Abstract ID: 233
Representation and Predictability of Stratospheric Wave Reflection Events in Subseasonal Forecast Models
Lead Author: Jason Furtado
School of Meteorology, University of Oklahoma, United States of America
Keywords: Stratosphere-troposphere coupling, Wave reflection, Subseasonal prediction, Extreme winter weather
Abstract: Variability of the Arctic stratospheric polar vortex constitutes one important subseasonal predictor for winter weather across the mid- and high-latitudes of the Northern Hemisphere. While variability in the vortex can manifest in several ways, recent work by the authors and others has focused specifically on the stratospheric wave reflection mechanism – i.e., upward-propagating Rossby waves that enter the stratosphere and subsequently reflect back downward into the troposphere, which can directly alter the jet stream and potentially induce extreme weather patterns across North America. While such events evolve on synoptic timescales, the potential skill for long-lead predictions of favorable environments for these stratospheric wave reflection events remains unknown.

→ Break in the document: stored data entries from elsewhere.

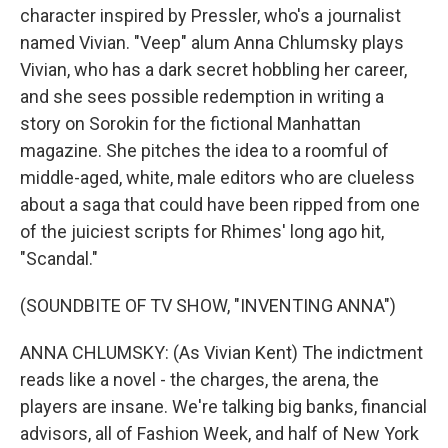
character inspired by Pressler, who's a journalist
named Vivian. "Veep" alum Anna Chlumsky plays
Vivian, who has a dark secret hobbling her career,
and she sees possible redemption in writing a
story on Sorokin for the fictional Manhattan
magazine. She pitches the idea to a roomful of
middle-aged, white, male editors who are clueless
about a saga that could have been ripped from one
of the juiciest scripts for Rhimes' long ago hit,
"Scandal."
(SOUNDBITE OF TV SHOW, "INVENTING ANNA")
ANNA CHLUMSKY: (As Vivian Kent) The indictment
reads like a novel - the charges, the arena, the
players are insane. We're talking big banks, financial
advisors, all of Fashion Week, and half of New York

This study directly addresses this knowledge gap by assessing how well subseasonal-to-seasonal (S2S) operational prediction systems simulate the fundamental characteristics and evolution of stratospheric wave reflection events. We use a published database of stratospheric wave reflection events (Messori et al. 2022) and a wave reflection index as bases for our verification. Using reforecasts from several models within the S2S Prediction Project Model Database, we first examine fundamental statistics of simulated stratospheric wave reflection events– e.g., seasonal frequency, amplitude, and spatial patterns of wave propagation associated with them. Biases between the simulated event statistics and those derived from ERA5 reveal that the models may overestimate the frequency of these events while also underestimating their magnitude. Additionally, the tropospheric weather patterns following these simulated wave reflection events are less consistent with slightly different teleconnections in some models versus reanalysis. Then, using about 20 observed events which overlap with the reforecast time period, we calculate several forecast skill metrics as a function of lead time (Weeks 1 to 4) to illustrate how far in advance such events might have been predicted and with what accuracy. Forecast error maps of tropospheric weather variables associated with the lagged response to the wave reflection events (e.g., 2-m temperatures, geopotential heights) are also presented for assessment, as ultimately these variables are of importance for stakeholders and the public. A look at how these results from reforecasts can be used for improving real-time subseasonal forecasts of Northern Hemispheric wintertime weather regimes will also be discussed.
Co-authors:
Oliver T. Millin (School of Meteorology, University of Oklahoma)